The school year ended with many uncertain about whether they would have jobs with the district, and if they did, where and what they would be. Last Thursday, principals started calling the newly-unemployed teachers and those about to be transferred to tell them of their status.

While the Oregonian reported that the principals were given training on how to make the phone calls, an employee who spoke with the World Socialist Web Site on condition of anonymity described the situation differently.

“The ‘training’ was a two-hour meeting where they just sat there waiting for them to give them the layoff letters. Because nothing they told them then could have registered,” the employee said. “That was Wednesday afternoon. Thursday was calling day... and today, my principal at least, and I’m sure many others, still needed debriefing!”

Asked about the “sensitivity training” described in the paper, the employee commented, “I don’t know how anyone can give sensitivity training to people that already know they’ll have that burden.”

Beaverton School district serves about 39,000 students, approximately half of whom are minorities with 5,000 being English as a Second Language learners. The district sits just outside of Portland, and saw steady enrollment growth for most of the last decade.

The layoffs come on top of an agreement by teachers that includes five unpaid furlough days this coming school year, and four for the 2013-2014 year. With the teacher cuts, class sizes at the elementary schools will average between 28 and 30, middle schools approximately 35, and high schools 35 to 50.

The district has already imposed other cost-cutting measures. In April early retirement incentives were offered, and the idea of holding fundraisers to pay for teachers’ salaries was proposed on the school board.

The use of Instructional Assistants (IAs) rather than certified teachers for 45-minute library and technology sessions 85 times in the last year allowed the district to slash “seat-time” for 4th and 5th graders. The minimum instruction time required to be delivered to 4th through 8th graders by a certified teacher per year is 900 hours (OAR 581-022-1620). The time now spent with certified teachers is barely within the limit to avoid penalties from the state of Oregon.

According to the May online newsletter of the Beaverton teacher’s union, the IAs are not to instruct students, but to supervise them and check out library materials, and can provide “limited assistance” with research.

In mid-June, more than 100 parents and students attended a school board meeting to protest the loss of music and library services. The parents asked the board members to talk to the teachers about adding another furlough day, which would have saved $1.2 million, in an attempt to “buy back” some of the teachers’ positions.

Even this regressive measure was rejected by the board, with Beaverton School District spokesperson Maureen Wheeler saying that furlough days are not sustainable. “There will still be music in our schools,” Wheeler said at the time. “Students will still have the opportunities for choir and band but we will not be able to offer the same level of service.

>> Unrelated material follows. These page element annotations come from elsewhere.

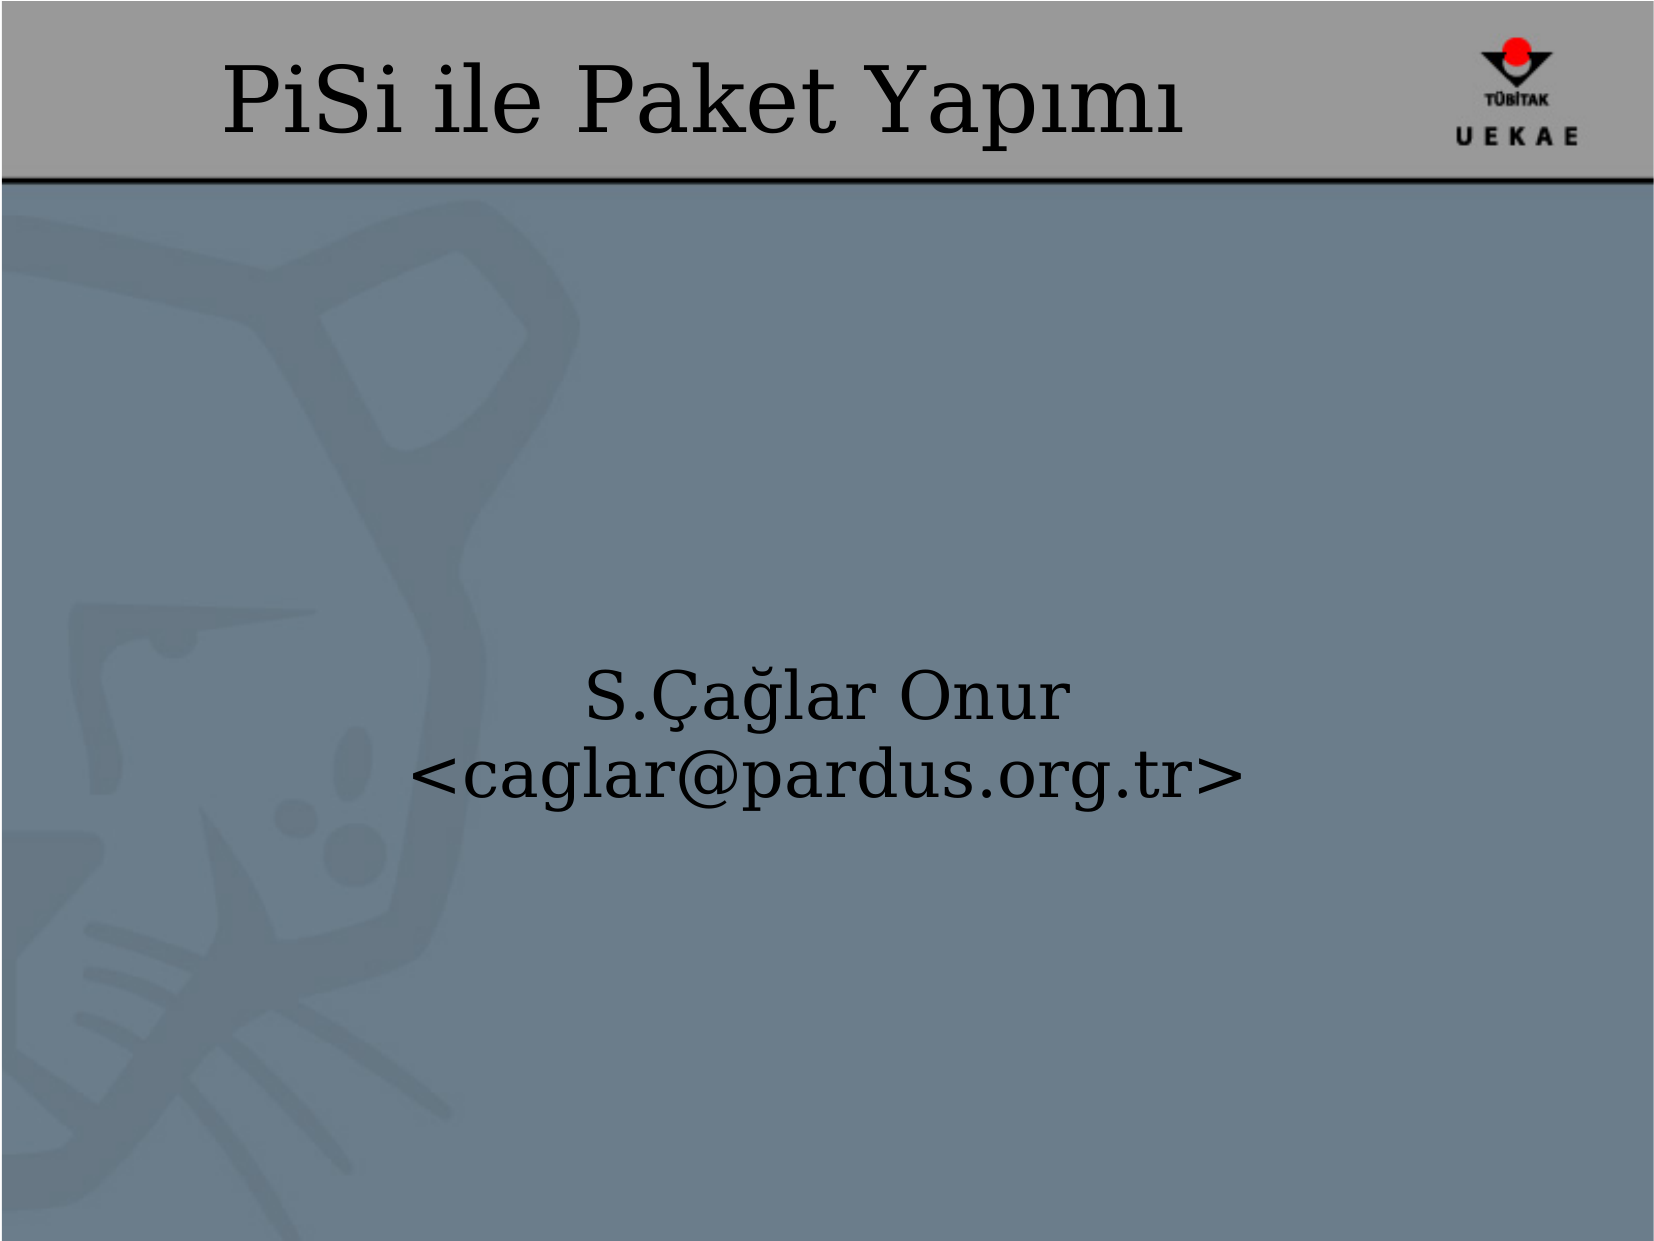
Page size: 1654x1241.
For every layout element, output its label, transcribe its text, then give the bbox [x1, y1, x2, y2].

subtitle S.Çağlar Onur <caglar@pardus.org.tr> [121, 344, 1534, 1127]
picture [1, 1, 1654, 1241]
title PiSi ile Paket Yapımı [0, 0, 1410, 204]
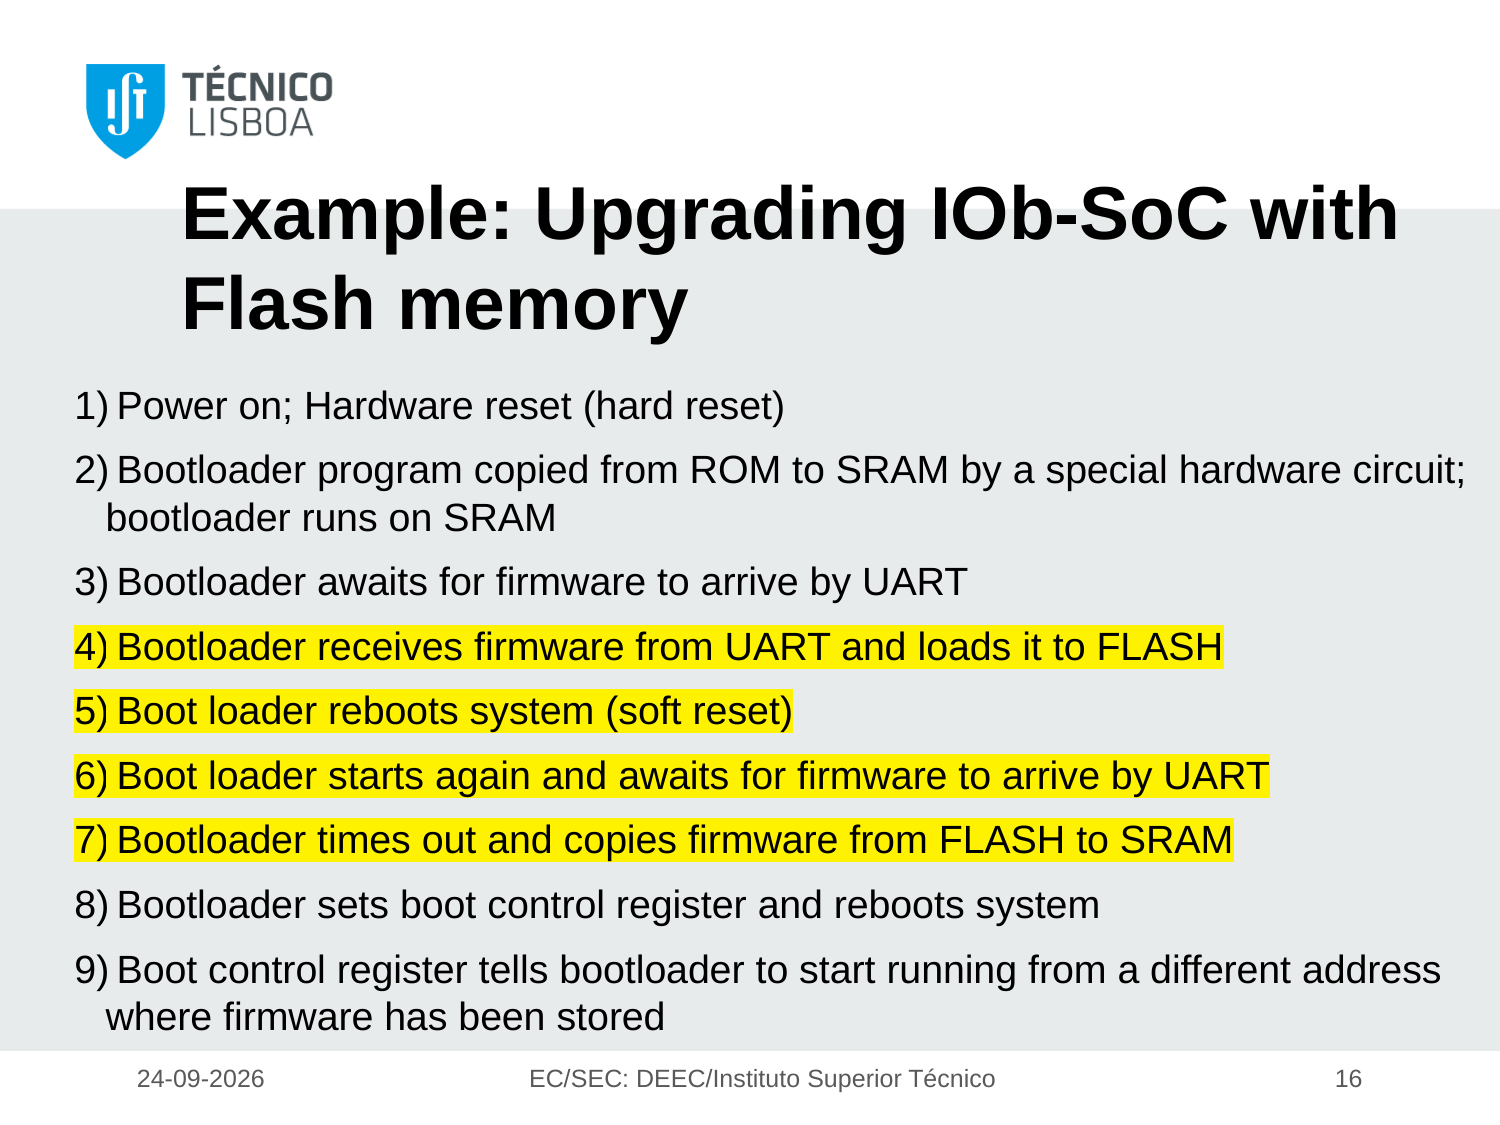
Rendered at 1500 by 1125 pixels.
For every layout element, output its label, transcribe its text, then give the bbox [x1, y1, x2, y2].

title Example: Upgrading IOb-SoC with Flash memory [166, 183, 1422, 326]
footer EC/SEC: DEEC/Instituto Superior Técnico [512, 1052, 1021, 1103]
list Power on; Hardware reset (hard reset) Bootloader program copied from ROM to SRAM by a special hardware circuit; bootloader runs on SRAM Bootloader awaits for firmware to arrive by UART Bootloader receives firmware from UART and loads it to FLASH Boot loader reboots system (soft reset) Boot loader starts again and awaits for firmware to arrive by UART Bootloader times out and copies firmware from FLASH to SRAM Bootloader sets boot control register and reboots system Boot control register tells bootloader to start running from a different address where firmware has been stored [63, 379, 1477, 1042]
picture [0, 0, 1500, 1125]
slide_number 29-09-2020 [121, 1052, 425, 1103]
slide_number <number> [1077, 1052, 1378, 1103]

It’s just not possible.”

Though the lay-off phone calls were completed by the end of Friday, the process is not yet over, as those who were laid off have the option of “bumping” teachers with less seniority in the district. Bumping directly pits worker against worker, since the onus to knock another person out of a job is laid directly on the shoulders of the person who would otherwise be unemployed.

In the cases of bumping into a new position, many senior teachers will be teaching subjects they might not have taught in years, in schools with which they are unfamiliar.